こうして、《敗戦後の日本国憲法下の刑事司法の担い手となった,思想司法の系譜に属する人びと》を洗い出そうというのが、この論文の狙いである。ターゲットにされたのは、著名な、研究者・実務家の6名。戦前の天皇の刑事司法と戦後の人権擁護の刑事司法を架橋して、戦後刑事司法に古層としての戦前司法を埋め込んだ「戦犯6人集」の罪状である。その6名とは、小野清一郎・団藤重光・池田克・斎藤悠輔・石田和外・岡原昌男である。

この6名の罪状が次のとおりに目次建てして論じられている。

プロローグ:思想司法/モラル司法の記憶
1.戦時刑事法のイデオローグ・小野清一郎
2.戦後刑事法学の泰斗・団藤重光
3.思想司法の中核の復権・池田克
4.硬骨/恍惚の戦時派裁判官・斎藤悠輔
5.ミリタントな保守によるリベラル排斥・石田和外
6.思想検事の末裔・岡原昌男
エピローグ:司法の廃墟

私の主たる関心は、「ミリタントな保守」とされた石田和外にある。「ミリタント」の意は「居丈高で好戦的な」ということであろうが、退官後の石田の言動を見ると、「軍国主義者」の意でもあろうかと思われる。この石田のことは後日述べたい。

恐るべきは、宮本論文のトップ出てくる、小野清一郎である。盛岡では、郷土の偉人の一人に数えられている。近江商人の出である小野組の一族の人で、浄土真宗の信仰に厚いことでも知られる。親鸞と天皇信仰とどう関係するのかは余人には窺い知れないが、彼はこんなことを書いている、と宮本論文が紹介している。
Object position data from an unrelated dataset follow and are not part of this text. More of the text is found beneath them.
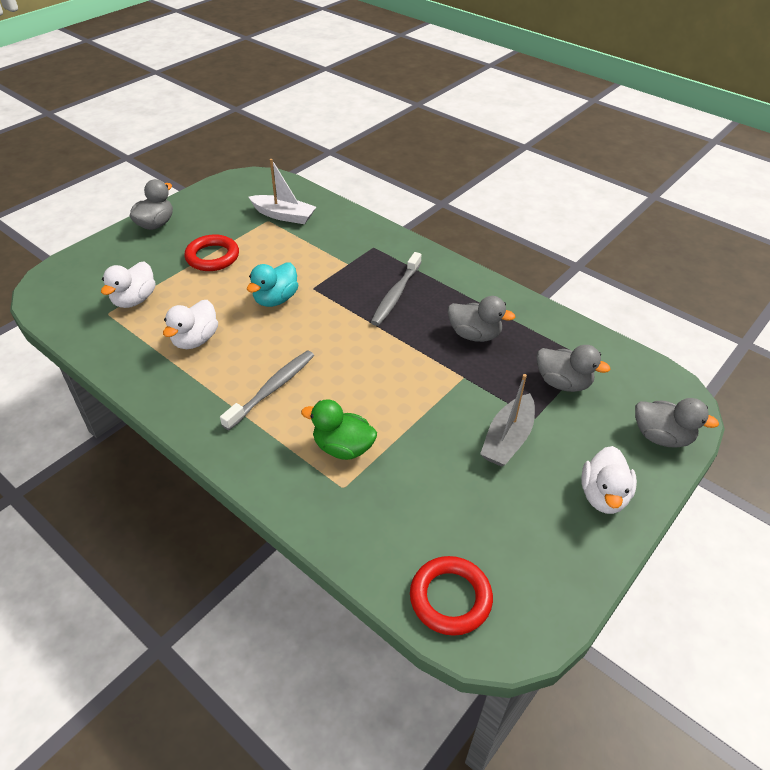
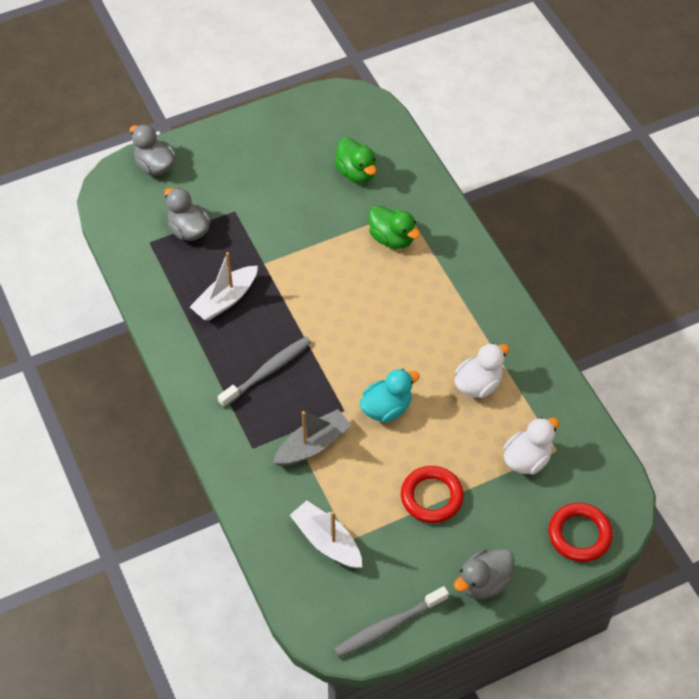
camera: 155 degrees left, 10 degrees up
(272, 389) = (426, 308): grey toothbrush -> grey toothbrush (388, 626)
(430, 515) = (356, 173): none -> green duck
(450, 598) = (372, 126): red ring -> red ring (579, 535)
(474, 335) = (225, 300): grey duck -> white boat
(508, 439) = (267, 203): grey boat -> grey boat (312, 445)
(603, 495) = (233, 145): white duck -> none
「我が日本の國軆は肇國以來の歴史を離れたものではないと同時に,其の精華は日本道義の顕現以外に之を求めることは出來ない。この國軆の精華たる億兆一心の道義は「教育ノ淵源」たると同時に亦法の淵源でもある。何故なら,日本においては法と道義とは一如であり,法とは道義の政治的實現に外ならないからである。…我が國軆は神ながらの絶對なる道に基礎づけられてゐる。萬世一系の天皇の御統治は唯一にして絶對のものであり,天壌無窮の意義を有するものである。其處には限りなき嚴しさを感ぜしむるものがある。其は正に人間以上の嚴しさである。まことに限りなき御稜威である。しかし御稜威といふものは單なる「權力」といふ如きものではない。また單なる「權威」といふ如きものでもないと思ふ。權威でもあり,又權力でもあるが,しかしそれよりも深く一切をはぐくむ生成力であり,光明である。御仁慈である。限りなき御稜威も,光華明彩なる皇祖天照大神の和魂に基く生成の力である。…されば天皇と臣民との關係も單なる權力服從の關係といふ如きものではない。「詔を承けては必ず謹め」といふ,絶對なるものへの随順であり,歸一である。しかも其は上下の和諧であり,億兆の一心を實現する所以である。日本の法は斯の如きいはば宗敎的道義的な基本原理において把握され,形成され,實践されなければならないのである」(小野清一郎『日本法理の自覚的展開』(有斐閣・1942年)92‐94 頁)

宮本は、この小野の言を、「要するに天皇主権国家を「道義」の顕現=権化とする信仰告白であり,そのような「国体」の実現が法の基本原理だというのである。ゆえに法の性質も目的も「道義」の外に求めることはできない」と研究者らしく評する。

私の感想はひとこと、「バカジャナカロカ」というほかはない。この人も、戦前の一時期、検事だったこともあるという。知性や理性が、醜悪な信仰と迷妄なる野蛮に裁かれていたのだ。

小野の没年は1986年。その晩年、法務省の特別顧問となり刑法「改正」問題で影響力ある人とされていた。宮本論文に依れば、今なお刑事司法の古層に永らえているという《思想司法=モラル司法》の実質とは、こんな小野思想だというのだ。

蛇足だが、一言。小野は、秀才伝説の人である。得てして、秀才とは、「醜悪な信仰と迷妄なる野蛮」に親和性が高い。おそらくは、今も。